Caríssimos, antes de mais nada, fixemos nosso olhar em Jesus nosso Senhor: ele é a Sabedoria de Deus, como diz São Paulo (cf. 1Cor 1,24.30). Ele é aquela de que fala a primeira leitura de hoje. Sim, caríssimos no Senhor: encontrar Jesus vale mais que os cetros e tronos; em comparação com essa bendita Sabedoria, saída do Pai no ventre da Virgem, as riquezas são sem valor porque ela é a grande riqueza de nossa existência.
Por isso, vale a pena amar nosso Jesus, Sabedoria de Deus, mais que a saúde e a beleza; vale a pena possuí-lo mais que a luz, pois o esplendor que ele irradia não se apaga. – Sim, Senhor bendito, os que te amam brilham como o sol, como o sol ao amanhecer!
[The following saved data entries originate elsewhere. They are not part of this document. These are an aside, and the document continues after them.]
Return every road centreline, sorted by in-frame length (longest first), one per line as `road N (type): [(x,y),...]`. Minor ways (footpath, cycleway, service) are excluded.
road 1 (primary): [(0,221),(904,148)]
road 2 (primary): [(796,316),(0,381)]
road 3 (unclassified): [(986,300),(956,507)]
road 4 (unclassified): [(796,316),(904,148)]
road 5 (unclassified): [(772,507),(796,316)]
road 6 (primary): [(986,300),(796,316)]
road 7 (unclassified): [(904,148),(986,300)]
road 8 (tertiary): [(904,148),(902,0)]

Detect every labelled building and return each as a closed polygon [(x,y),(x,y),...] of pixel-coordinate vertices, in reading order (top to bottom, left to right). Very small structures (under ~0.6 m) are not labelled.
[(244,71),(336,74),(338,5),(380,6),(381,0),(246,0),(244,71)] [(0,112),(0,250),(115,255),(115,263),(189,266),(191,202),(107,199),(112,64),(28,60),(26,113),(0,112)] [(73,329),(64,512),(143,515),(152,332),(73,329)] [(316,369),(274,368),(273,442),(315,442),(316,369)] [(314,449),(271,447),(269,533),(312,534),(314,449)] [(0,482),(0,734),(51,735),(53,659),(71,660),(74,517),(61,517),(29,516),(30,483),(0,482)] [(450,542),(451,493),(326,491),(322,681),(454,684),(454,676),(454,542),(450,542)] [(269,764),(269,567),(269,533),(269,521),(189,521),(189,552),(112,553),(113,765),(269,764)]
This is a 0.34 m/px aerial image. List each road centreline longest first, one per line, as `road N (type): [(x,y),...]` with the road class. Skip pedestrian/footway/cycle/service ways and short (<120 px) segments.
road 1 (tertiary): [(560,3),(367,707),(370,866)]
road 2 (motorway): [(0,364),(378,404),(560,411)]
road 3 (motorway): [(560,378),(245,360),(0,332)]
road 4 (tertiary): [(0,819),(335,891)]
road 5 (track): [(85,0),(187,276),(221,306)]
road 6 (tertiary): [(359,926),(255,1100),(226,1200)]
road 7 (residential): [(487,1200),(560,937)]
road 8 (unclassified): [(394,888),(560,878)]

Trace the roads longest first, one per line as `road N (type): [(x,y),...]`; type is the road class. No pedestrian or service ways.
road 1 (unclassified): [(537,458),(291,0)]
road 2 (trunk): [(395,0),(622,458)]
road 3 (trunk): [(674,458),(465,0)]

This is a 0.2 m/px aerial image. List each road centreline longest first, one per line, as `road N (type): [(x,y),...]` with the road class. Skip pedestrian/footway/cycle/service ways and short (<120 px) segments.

Tu és a luz do mundo, o esplendor do Pai, a luz de nossos olhos, a Sabedoria que dá sentido à nossa vida! Contigo todos os bens desta vida nos são dados; sem ti nada é verdadeiramente bom, nada durável, nada encherá verdadeiramente o nosso coração! Bendito seja tu, Senhor Jesus, Sabedoria eterna, saída da boca do Pai para dar luz e sentido ao universo!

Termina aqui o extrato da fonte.